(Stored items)
= = = =

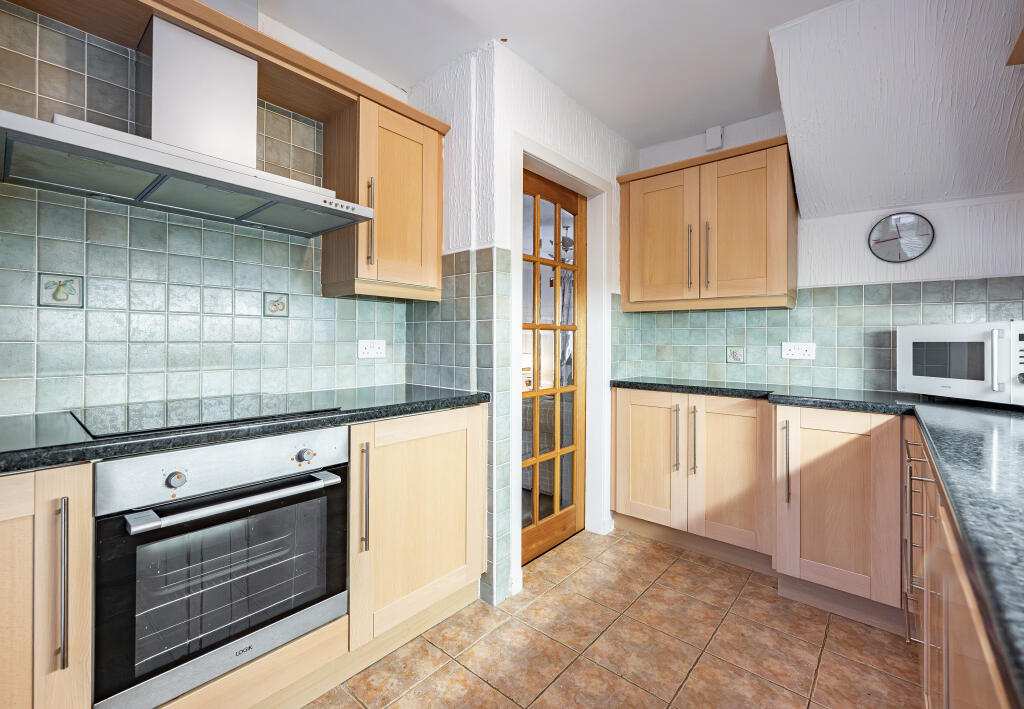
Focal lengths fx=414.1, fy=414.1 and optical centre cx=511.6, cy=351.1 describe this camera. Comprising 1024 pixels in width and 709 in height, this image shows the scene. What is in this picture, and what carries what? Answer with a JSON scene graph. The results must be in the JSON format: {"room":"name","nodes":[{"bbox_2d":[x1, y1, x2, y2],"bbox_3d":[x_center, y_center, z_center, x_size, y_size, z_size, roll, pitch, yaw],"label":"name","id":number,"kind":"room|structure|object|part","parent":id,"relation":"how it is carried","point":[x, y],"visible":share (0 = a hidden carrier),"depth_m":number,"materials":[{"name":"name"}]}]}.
{"room":"kitchen","nodes":[
{"label":"kitchen","id":0,"kind":"room"},
{"bbox_2d":[0,2,411,421],"bbox_3d":[-1.475,-0.133,1.251,0.126,2.479,2.898,0,0,41],"label":"left wall","id":1,"kind":"structure","parent":0,"point":[25,371],"depth_m":1.42,"materials":[{"name":"tile"}]},
{"bbox_2d":[38,273,84,307],"bbox_3d":[-1.390,-0.185,1.280,0.013,0.096,0.103,0,0,41],"label":"decorative tile","id":2,"kind":"object","parent":1,"relation":"attached to","point":[66,296],"visible":0.96,"depth_m":1.28,"materials":[{"name":"tile"}]},
{"bbox_2d":[0,13,374,235],"bbox_3d":[-0.974,-0.818,1.342,0.463,0.656,0.930,0,0,41],"label":"range hood","id":3,"kind":"object","parent":1,"relation":"attached to","point":[91,136],"visible":0.99,"depth_m":1.28,"materials":[{"name":"silver metal"}]},
{"bbox_2d":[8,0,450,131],"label":"wooden pelmet","id":4,"kind":"object","parent":1,"relation":"attached to","point":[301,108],"visible":0.66,"depth_m":1.38,"materials":[{"name":"brown wood"}]},
{"bbox_2d":[263,292,289,316],"bbox_3d":[-0.993,-0.196,1.751,0.011,0.097,0.102,0,0,41],"label":"decorative tile","id":5,"kind":"object","parent":1,"relation":"attached to","point":[275,304],"visible":0.98,"depth_m":1.75,"materials":[{"name":"tile"}]},
{"bbox_2d":[357,339,385,358],"bbox_3d":[-0.683,-0.014,2.023,0.013,0.087,0.140,0,0,41],"label":"wall socket","id":6,"kind":"object","parent":1,"relation":"attached to","point":[361,347],"visible":0.99,"depth_m":2.02,"materials":[{"name":"white plastic"}]},
{"bbox_2d":[321,86,445,300],"bbox_3d":[-0.564,-0.644,1.901,0.361,0.787,0.445,0,0,41],"label":"upper cabinet","id":7,"kind":"object","parent":1,"relation":"attached to","point":[429,280],"visible":0.88,"depth_m":1.78,"materials":[{"name":"brown wood"}]},
{"bbox_3d":[-0.590,-0.530,1.730,0.037,0.356,0.023,0,0,41],"label":"handle","id":8,"kind":"part","parent":7,"relation":"part of","materials":[{"name":"silver metal"}]},
{"bbox_2d":[92,426,348,708],"bbox_3d":[-0.914,0.540,1.290,0.608,0.601,0.574,0,0,41],"label":"oven","id":9,"kind":"object","parent":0,"point":[338,483],"visible":0.91,"depth_m":1.07,"materials":[{"name":"silver metal"}]},
{"bbox_3d":[-0.820,0.314,1.016,0.033,0.038,0.037,0,0,41],"label":"knob","id":10,"kind":"part","parent":9,"relation":"part of","materials":[{"name":"metal"}]},
{"bbox_3d":[-0.714,0.299,1.122,0.077,0.118,0.599,0,0,41],"label":"control panel","id":11,"kind":"part","parent":9,"relation":"part of","materials":[{"name":"silver metal"}]},
{"bbox_3d":[-0.689,0.381,1.126,0.085,0.027,0.531,0,0,41],"label":"oven handle","id":12,"kind":"part","parent":9,"relation":"part of","materials":[{"name":"silver metal"}]},
{"bbox_3d":[-0.614,0.310,1.236,0.032,0.037,0.038,0,0,41],"label":"knob","id":13,"kind":"part","parent":9,"relation":"part of","materials":[{"name":"metal"}]},
{"bbox_2d":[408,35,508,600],"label":"partition wall","id":14,"kind":"structure","parent":0,"point":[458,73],"depth_m":1.90,"materials":[{"name":"white paint"}]},
{"bbox_2d":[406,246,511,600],"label":"tile backsplash","id":15,"kind":"object","parent":14,"relation":"attached to","point":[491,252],"visible":0.69,"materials":[{"name":"tile"}]},
{"bbox_2d":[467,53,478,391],"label":"pipe","id":16,"kind":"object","parent":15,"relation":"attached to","point":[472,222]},
{"bbox_2d":[260,0,844,145],"bbox_3d":[-0.022,-1.399,0.813,3.543,0.092,4.818,0,0,41],"label":"ceiling","id":17,"kind":"structure","parent":0,"point":[639,142],"depth_m":1.83,"materials":[{"name":"white paint"}]},
{"bbox_2d":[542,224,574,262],"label":"chandelier","id":18,"kind":"object","parent":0,"point":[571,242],"visible":0.53,"depth_m":4.28,"materials":[{"name":"metal"}]},
{"bbox_2d":[486,38,636,604],"bbox_3d":[0.366,-0.137,2.404,0.157,2.475,1.472,0,0,41],"label":"door wall","id":19,"kind":"structure","parent":0,"point":[592,120],"depth_m":2.05,"materials":[{"name":"white paint"}]},
{"bbox_2d":[509,132,610,589],"bbox_3d":[0.241,0.046,2.251,0.147,2.109,0.914,0,0,41],"label":"door frame","id":20,"kind":"structure","parent":19,"relation":"attached to","point":[567,171],"depth_m":2.45,"materials":[{"name":"white paint"}]},
{"bbox_2d":[519,169,586,566],"bbox_3d":[0.230,0.082,2.307,0.079,2.019,0.703,0,0,41],"label":"glazed door","id":21,"kind":"structure","parent":20,"relation":"in","point":[573,513],"depth_m":2.34,"materials":[{"name":"brown wood"}]},
{"bbox_2d":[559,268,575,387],"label":"curtain","id":22,"kind":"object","parent":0,"point":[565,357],"visible":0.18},
{"bbox_2d":[302,526,920,708],"bbox_3d":[-0.058,1.143,0.783,3.258,0.062,4.806,0,0,41],"label":"floor","id":23,"kind":"structure","parent":0,"point":[462,671],"depth_m":1.55,"materials":[{"name":"brown tile"}]},
{"bbox_2d":[0,462,92,708],"bbox_3d":[-1.261,0.680,0.952,0.630,0.879,0.370,0,0,41],"label":"base cabinet","id":24,"kind":"object","parent":23,"relation":"on","point":[25,519],"visible":0.89,"depth_m":0.86,"materials":[{"name":"brown wood"}]},
{"bbox_3d":[-0.919,0.485,0.853,0.038,0.308,0.015,0,0,41],"label":"handle","id":25,"kind":"part","parent":24,"relation":"part of","materials":[{"name":"silver metal"}]},
{"bbox_2d":[346,404,485,657],"bbox_3d":[-0.517,0.667,1.784,0.620,0.867,0.657,0,0,41],"label":"base cabinet","id":26,"kind":"object","parent":23,"relation":"on","point":[444,464],"visible":0.54,"depth_m":1.54,"materials":[{"name":"brown wood"}]},
{"bbox_2d":[0,383,489,474],"bbox_3d":[-1.051,0.213,1.157,0.655,0.038,2.311,0,0,41],"label":"countertop","id":27,"kind":"structure","parent":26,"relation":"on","point":[25,456],"depth_m":1.09,"materials":[{"name":"black stone"}]},
{"bbox_2d":[70,392,342,438],"bbox_3d":[-0.952,0.184,1.324,0.506,0.007,0.594,0,0,41],"label":"cooktop","id":28,"kind":"object","parent":27,"relation":"in","point":[141,414],"visible":0.96,"depth_m":1.24,"materials":[{"name":"black glass"}]},
{"bbox_3d":[-0.504,0.505,1.419,0.040,0.338,0.021,0,0,41],"label":"handle","id":29,"kind":"part","parent":26,"relation":"part of","materials":[{"name":"metal"}]},
{"bbox_2d":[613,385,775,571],"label":"base cabinet","id":30,"kind":"object","parent":23,"relation":"on","point":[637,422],"visible":0.81,"depth_m":2.21,"materials":[{"name":"brown wood"}]},
{"bbox_3d":[0.775,0.632,2.427,0.406,0.747,0.075,0,0,41],"label":"door","id":31,"kind":"part","parent":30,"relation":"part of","materials":[{"name":"brown wood"}]},
{"bbox_3d":[0.906,0.489,2.297,0.026,0.348,0.039,0,0,41],"label":"handle","id":32,"kind":"part","parent":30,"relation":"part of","materials":[{"name":"metal"}]},
{"bbox_3d":[0.979,0.487,2.247,0.032,0.349,0.041,0,0,41],"label":"handle","id":33,"kind":"part","parent":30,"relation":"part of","materials":[{"name":"metal"}]},
{"bbox_3d":[1.126,0.652,2.150,0.367,0.752,0.111,0,0,41],"label":"door","id":34,"kind":"part","parent":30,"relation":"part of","materials":[{"name":"brown wood"}]},
{"bbox_2d":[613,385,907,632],"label":"base cabinet run","id":35,"kind":"object","parent":23,"relation":"on","point":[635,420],"visible":0.81,"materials":[{"name":"brown wood"}]},
{"bbox_2d":[608,378,1023,703],"bbox_3d":[1.034,0.257,1.141,2.125,0.049,2.564,0,0,41],"label":"countertop","id":36,"kind":"structure","parent":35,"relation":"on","point":[1008,645],"depth_m":0.80,"materials":[{"name":"black stone"}]},
{"bbox_2d":[898,321,1023,406],"bbox_3d":[1.886,0.045,1.605,0.372,0.309,0.493,0,0,-6],"label":"microwave","id":37,"kind":"object","parent":36,"relation":"on","point":[911,347],"visible":0.99,"depth_m":1.58,"materials":[{"name":"white"}]},
{"bbox_3d":[1.732,0.037,1.494,0.032,0.213,0.033,0,0,-6],"label":"microwave handle","id":38,"kind":"part","parent":37,"relation":"part of","materials":[{"name":"white plastic"}]},
{"bbox_2d":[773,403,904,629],"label":"base cabinet","id":39,"kind":"object","parent":23,"relation":"on","point":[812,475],"visible":0.78,"depth_m":1.70,"materials":[{"name":"brown wood"}]},
{"bbox_3d":[1.194,0.491,1.807,0.026,0.334,0.036,0,0,41],"label":"handle","id":40,"kind":"part","parent":39,"relation":"part of","materials":[{"name":"metal"}]},
{"bbox_2d":[902,412,1015,708],"bbox_3d":[0.966,0.688,0.467,0.646,0.873,3.275,0,0,41],"label":"right base cabinet","id":41,"kind":"object","parent":23,"relation":"on","point":[981,667],"visible":0.57,"depth_m":0.83,"materials":[{"name":"brown wood"}]},
{"bbox_3d":[1.245,0.620,1.281,0.079,0.571,0.161,0,0,41],"label":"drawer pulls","id":42,"kind":"part","parent":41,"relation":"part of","materials":[{"name":"silver metal"}]},
{"bbox_2d":[621,6,1023,395],"bbox_3d":[1.747,-0.133,2.230,2.426,2.503,0.130,0,0,41],"label":"back wall","id":43,"kind":"structure","parent":0,"point":[839,270],"depth_m":2.15,"materials":[{"name":"white paint"}]},
{"bbox_2d":[619,133,797,311],"bbox_3d":[1.110,-0.669,2.441,0.920,0.845,0.349,0,0,41],"label":"upper cabinet","id":44,"kind":"object","parent":43,"relation":"attached to","point":[631,294],"visible":0.99,"depth_m":2.28,"materials":[{"name":"brown wood"}]},
{"bbox_3d":[0.852,-0.624,2.431,0.413,0.760,0.072,0,0,41],"label":"door","id":45,"kind":"part","parent":44,"relation":"part of","materials":[{"name":"brown wood"}]},
{"bbox_3d":[0.997,-0.527,2.333,0.023,0.348,0.037,0,0,41],"label":"handle","id":46,"kind":"part","parent":44,"relation":"part of","materials":[{"name":"metal"}]},
{"bbox_3d":[1.072,-0.526,2.291,0.025,0.358,0.036,0,0,41],"label":"handle","id":47,"kind":"part","parent":44,"relation":"part of","materials":[{"name":"metal"}]},
{"bbox_3d":[1.209,-0.627,2.186,0.377,0.778,0.125,0,0,41],"label":"door","id":48,"kind":"part","parent":44,"relation":"part of","materials":[{"name":"brown wood"}]},
{"bbox_2d":[704,125,723,151],"bbox_3d":[1.229,-1.292,2.518,0.085,0.125,0.044,0,0,41],"label":"junction box","id":49,"kind":"object","parent":43,"relation":"attached to","point":[713,140],"visible":0.98,"depth_m":2.50,"materials":[{"name":"white plastic"}]},
{"bbox_2d":[606,278,1023,394],"bbox_3d":[1.693,-0.068,2.145,1.911,0.536,0.011,0,0,41],"label":"tile backsplash","id":50,"kind":"structure","parent":43,"relation":"attached to","point":[889,288],"depth_m":2.21,"materials":[{"name":"tile"}]},
{"bbox_2d":[727,346,743,362],"bbox_3d":[1.335,0.018,2.477,0.086,0.087,0.010,0,0,41],"label":"decorative tile","id":51,"kind":"object","parent":50,"relation":"in","point":[734,353],"visible":0.97,"depth_m":2.47,"materials":[{"name":"tile"}]},
{"bbox_2d":[781,341,815,359],"bbox_3d":[1.566,-0.006,2.269,0.151,0.091,0.014,0,0,41],"label":"double socket","id":52,"kind":"object","parent":50,"relation":"attached to","point":[800,351],"visible":0.99,"depth_m":2.27,"materials":[{"name":"white plastic"}]},
{"bbox_2d":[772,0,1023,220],"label":"sloped ceiling","id":53,"kind":"object","parent":43,"relation":"attached to","point":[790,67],"visible":0.97,"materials":[{"name":"white paint"}]},
{"bbox_2d":[867,211,934,263],"bbox_3d":[1.896,-0.561,2.023,0.238,0.243,0.029,0,0,41],"label":"wall clock","id":54,"kind":"object","parent":43,"relation":"attached to","point":[913,225],"visible":0.99,"depth_m":2.02,"materials":[{"name":"metal"}]},
{"bbox_2d":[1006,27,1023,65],"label":"wall shelf","id":55,"kind":"object","parent":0,"point":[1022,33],"visible":0.99,"depth_m":1.30,"materials":[{"name":"brown wood"}]}
]}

= = = =

§ Description of the task: Go through the entries above and report every line in which the word "countertop" appears.

§ Solution to this problem:
{"bbox_2d":[0,383,489,474],"bbox_3d":[-1.051,0.213,1.157,0.655,0.038,2.311,0,0,41],"label":"countertop","id":27,"kind":"structure","parent":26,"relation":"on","point":[25,456],"depth_m":1.09,"materials":[{"name":"black stone"}]},
{"bbox_2d":[608,378,1023,703],"bbox_3d":[1.034,0.257,1.141,2.125,0.049,2.564,0,0,41],"label":"countertop","id":36,"kind":"structure","parent":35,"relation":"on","point":[1008,645],"depth_m":0.80,"materials":[{"name":"black stone"}]},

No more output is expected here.